SWAPUGC

SWAPUGC: Software for Adaptive Playback of Geotagged User-Generated Content

This is the repository for SWAPUGC: a platform for creating applications that consume geotagged User-Generated Content (UGC), as presented at the 9th ACM Multimedia Systems Conference (MMSys '18).
DOI: 10.1145/3204949.3208142.

You can find the current release repository of SWAPUGC here. Example features implemented in the current release repository that are not available to the frozen MMSYS repository:

Multiple representations
Sensor-based adaptation algorithms
Simulation for network and/or stream quality updates

GoTo:
About
Architecture Flow
Demo
Generate/Record Compatible Files
Known Issues
Links/Contact

About

The about page is here.

TL;DR:
SWAPUGC is a platform for building web applications that consume geotagged UGC, in a syncrhonous and adaptive manner. Some key features:

Support for mixed adaptation policies. Stream adaptation can be based on spatial and/or cinematic and/or quality and/or system criteria.
Inter-stream synchronization between the geospatial data and the video.
Inter-bundle synchronization between the different recordings.
Extensibility for other timed data types (e.g. network metrics).
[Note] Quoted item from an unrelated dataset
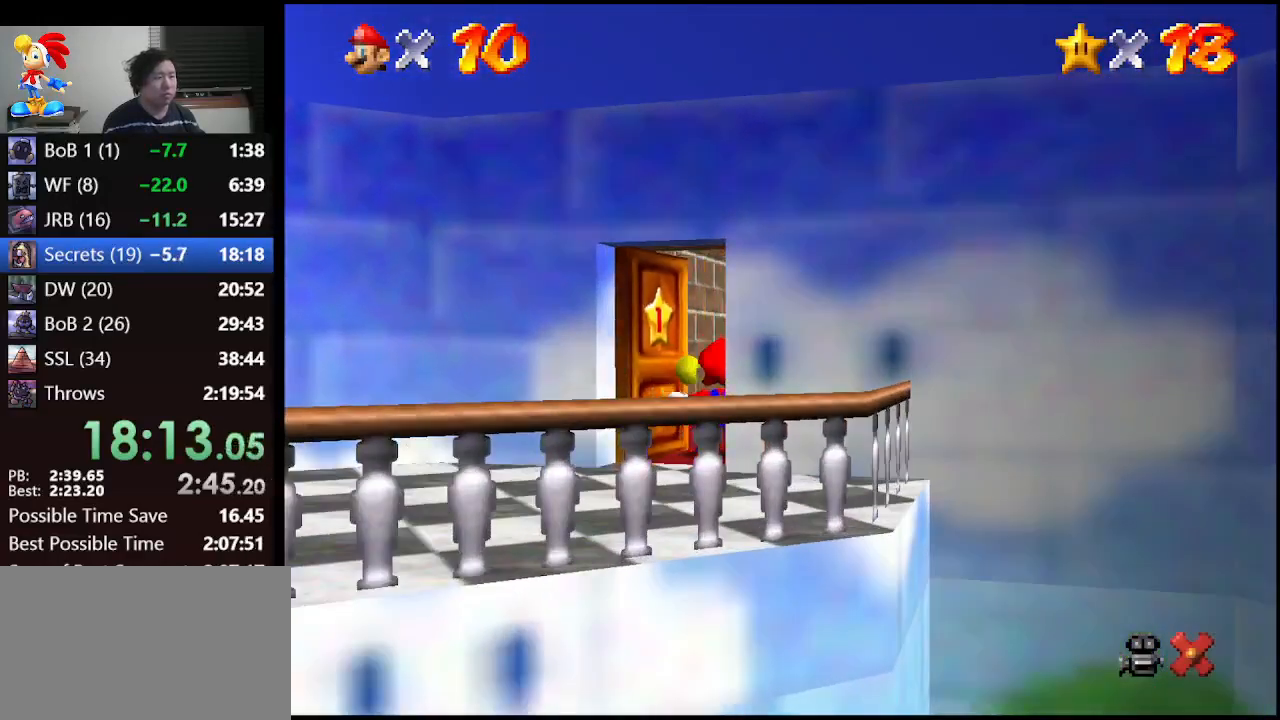
{"buttons": [], "left_stick": "up", "events": []}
Architecture flow of the client

When the client is launched it does the following, in the corresponding order:

Load items from the playlist.txt, containing the NAMEOFFILE of relevant recordings. And then, for each NAMEOFFILE entry:
1. Construct globalSetIndex where all the information/data on the recordings is placed
2. Fetch the corresponding NAMEOFFILE_DESCRIPTOR.json file, containing information on the recordings about its timing, location of its video / location / orientation files.
3. Fetch the corresponding NAMEOFFILE_dash.mpd file
Fetch NAMEOFFILE_LOC.json containing the location data (placed in the globalSetIndex)
Fetch NAMEOFFILE_ORIENT.json containing the orientation data (placed in the globalSetIndex)
With the acquired timed location/orientation pairs
1. Place the markers on the map from the location/orientation pairs
2. Add the cues for updating the markers
Fetch NAMEOFFILE_dash.mpd with the information on the segmented files (placed in the globalSetIndex)
Adjust MSE accordingly

Demo

The current demo is available at https://emmanouil.github.io/SWAPUGC/. This demo is the up-to-date version and new scenarios are added constantly (example differences with MMSYS version: multiple representations, adaptation algorithms, etc).
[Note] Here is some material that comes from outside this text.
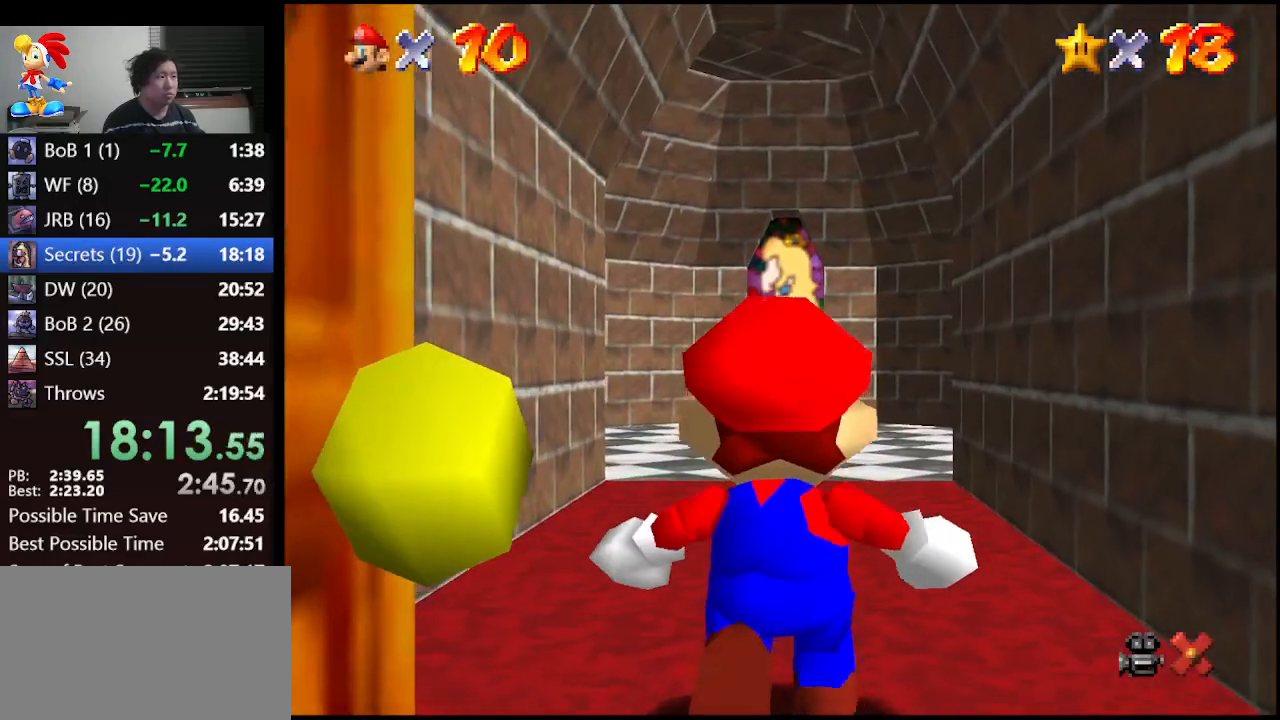
{"buttons": ["A"], "left_stick": "up", "events": [[500, "A", "down"]]}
The MMSys '18 demo (described in the publication) is available at https://acmmmsys.github.io/2018-SWAPUGC/.
All the sample videos are encoded using H264, in 1080p at 2000kbps with 2s-long segments. Because we are simulating live scenario with dynamic switching, the buffer size is one segment, thus a stable high-speed connection is required; if such is not available, try running the demo locally.

To run a local demo:

Download and extract, or Clone (git clone https://github.com/acmmmsys/2018-SWAPUGC.git) the repository
Start an http server on the top dir of your local repository copy (e.g. download, copy and run Mongoose, or python -m http.server 8080 in the SWAPUGC folder)
Open your browser, and navigate to the location of index.html (e.g. http://localhost:8080/index.html - for port = 8080)

To run a remote demo, repeat the same process at your server, by replacing localhost with your server IP.
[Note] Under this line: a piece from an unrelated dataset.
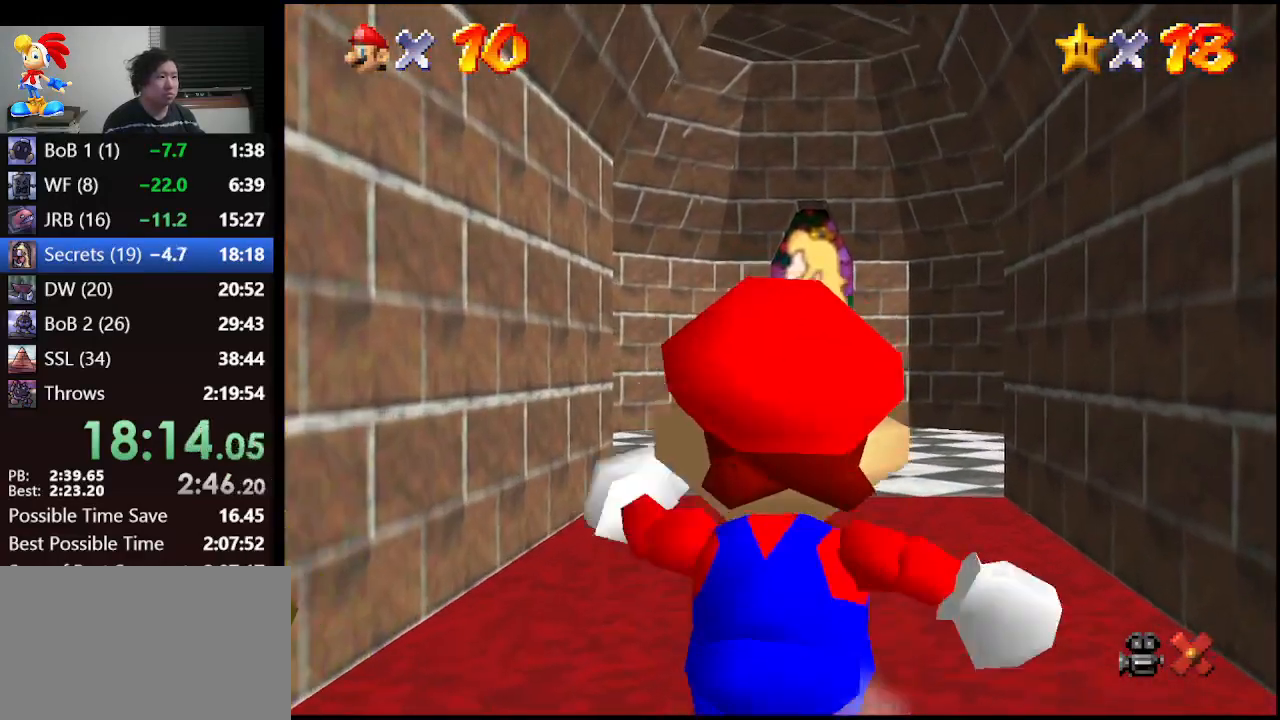
{"buttons": [], "left_stick": "up", "events": [[67, "B", "down"], [133, "B", "up"], [167, "A", "up"]]}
The demo is working better with Chrome, was tested and works with Firefox [3], and does not work with Microsoft Edge or IE [4].

Generate Compatible Files

UGC recorder (video + sensors)

A compatible UGC recorder Android application that can be used, is available here

Generate DASH-compatible Segmented Video Files

For the demo we used MP4Box of the GPAC suite, but other tools (like ffmpeg) should work. With MP4Box, an example command to generate the mpd file [1] and the associated 2s-long segments would be [2]: MP4Box -dash 2000 -profile live -closest -segment-name file_out_seg_ file_in.mp4 (for live profile - recommended)

MP4Box -frag 2000 -dash 2000 -segment-name file_out_seg_ file_in.mp4 (for full profile)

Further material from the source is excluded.